§ Your objective
Edit the records below by replacing every instance of "pull requests" with "merge requests", changing nothing else, and give the text again without the pictures.

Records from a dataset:
_ _ _

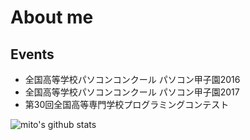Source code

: # About me

## Events
- 全国高等学校パソコンコンクール パソコン甲子園2016
- 全国高等学校パソコンコンクール パソコン甲子園2017
- 第30回全国高等専門学校プログラミングコンテスト

![mito's github stats](https://github-readme-stats.vercel.app/api?username=mitohato&count_private=true&theme=radical)

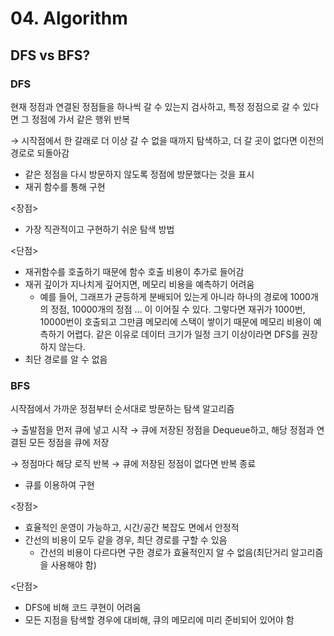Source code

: # 04. Algorithm

## DFS vs BFS?

### DFS

현재 정점과 연결된 정점들을 하나씩 갈 수 있는지 검사하고, 특정 정점으로 갈 수 있다면 그 정점에 가서 같은 행위 반복

→ 시작점에서 한 갈래로 더 이상 갈 수 없을 때까지 탐색하고, 더 갈 곳이 없다면 이전의 경로로 되돌아감

* 같은 정점을 다시 방문하지 않도록 정점에 방문했다는 것을 표시
* 재귀 함수를 통해 구현

<장점>

* 가장 직관적이고 구현하기 쉬운 탐색 방법

<단점>

* 재귀함수를 호출하기 때문에 함수 호출 비용이 추가로 들어감
* 재귀 깊이가 지나치게 깊어지면, 메모리 비용을 예측하기 어려움
  * 예를 들어, 그래프가 균등하게 분배되어 있는게 아니라 하나의 경로에 1000개의 정점, 10000개의 정점 ... 이 이어질 수 있다. 그렇다면 재귀가 1000번, 10000번이 호출되고 그만큼 메모리에 스택이 쌓이기 때문에 메모리 비용이 예측하기 어렵다. 같은 이유로 데이터 크기가 일정 크기 이상이라면 DFS를 권장하지 않는다.
* 최단 경로를 알 수 없음

### BFS

시작점에서 가까운 정점부터 순서대로 방문하는 탐색 알고리즘

→ 출발점을 먼저 큐에 넣고 시작 → 큐에 저장된 정점을 Dequeue하고, 해당 정점과 연결된 모든 정점을 큐에 저장

→ 정점마다 해당 로직 반복 → 큐에 저장된 정점이 없다면 반복 종료

* 큐를 이용하여 구현

<장점>

* 효율적인 운영이 가능하고, 시간/공간 복잡도 면에서 안정적
* 간선의 비용이 모두 같을 경우, 최단 경로를 구할 수 있음
  * 간선의 비용이 다르다면 구한 경로가 효율적인지 알 수 없음(최단거리 알고리즘을 사용해야 함)

<단점>

* DFS에 비해 코드 쿠현이 어려움
* 모든 지점을 탐색할 경우에 대비해, 큐의 메모리에 미리 준비되어 있어야 함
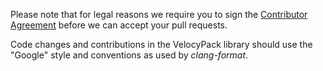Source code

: Please note that for legal reasons we require you to sign the 
[Contributor Agreement](https://www.arangodb.com/documents/cla.pdf)
before we can accept your pull requests.

Code changes and contributions in the VelocyPack library should use 
the "Google" style and conventions as used by *clang-format*.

_ _ _

§ Result of this task
Source code

: # About me

## Events
- 全国高等学校パソコンコンクール パソコン甲子園2016
- 全国高等学校パソコンコンクール パソコン甲子園2017
- 第30回全国高等専門学校プログラミングコンテスト

![mito's github stats](https://github-readme-stats.vercel.app/api?username=mitohato&count_private=true&theme=radical)

Source code

: # 04. Algorithm

## DFS vs BFS?

### DFS

현재 정점과 연결된 정점들을 하나씩 갈 수 있는지 검사하고, 특정 정점으로 갈 수 있다면 그 정점에 가서 같은 행위 반복

→ 시작점에서 한 갈래로 더 이상 갈 수 없을 때까지 탐색하고, 더 갈 곳이 없다면 이전의 경로로 되돌아감

* 같은 정점을 다시 방문하지 않도록 정점에 방문했다는 것을 표시
* 재귀 함수를 통해 구현

<장점>

* 가장 직관적이고 구현하기 쉬운 탐색 방법

<단점>

* 재귀함수를 호출하기 때문에 함수 호출 비용이 추가로 들어감
* 재귀 깊이가 지나치게 깊어지면, 메모리 비용을 예측하기 어려움
  * 예를 들어, 그래프가 균등하게 분배되어 있는게 아니라 하나의 경로에 1000개의 정점, 10000개의 정점 ... 이 이어질 수 있다. 그렇다면 재귀가 1000번, 10000번이 호출되고 그만큼 메모리에 스택이 쌓이기 때문에 메모리 비용이 예측하기 어렵다. 같은 이유로 데이터 크기가 일정 크기 이상이라면 DFS를 권장하지 않는다.
* 최단 경로를 알 수 없음

### BFS

시작점에서 가까운 정점부터 순서대로 방문하는 탐색 알고리즘

→ 출발점을 먼저 큐에 넣고 시작 → 큐에 저장된 정점을 Dequeue하고, 해당 정점과 연결된 모든 정점을 큐에 저장

→ 정점마다 해당 로직 반복 → 큐에 저장된 정점이 없다면 반복 종료

* 큐를 이용하여 구현

<장점>

* 효율적인 운영이 가능하고, 시간/공간 복잡도 면에서 안정적
* 간선의 비용이 모두 같을 경우, 최단 경로를 구할 수 있음
  * 간선의 비용이 다르다면 구한 경로가 효율적인지 알 수 없음(최단거리 알고리즘을 사용해야 함)

<단점>

* DFS에 비해 코드 쿠현이 어려움
* 모든 지점을 탐색할 경우에 대비해, 큐의 메모리에 미리 준비되어 있어야 함
Source code

: Please note that for legal reasons we require you to sign the 
[Contributor Agreement](https://www.arangodb.com/documents/cla.pdf)
before we can accept your merge requests.

Code changes and contributions in the VelocyPack library should use 
the "Google" style and conventions as used by *clang-format*.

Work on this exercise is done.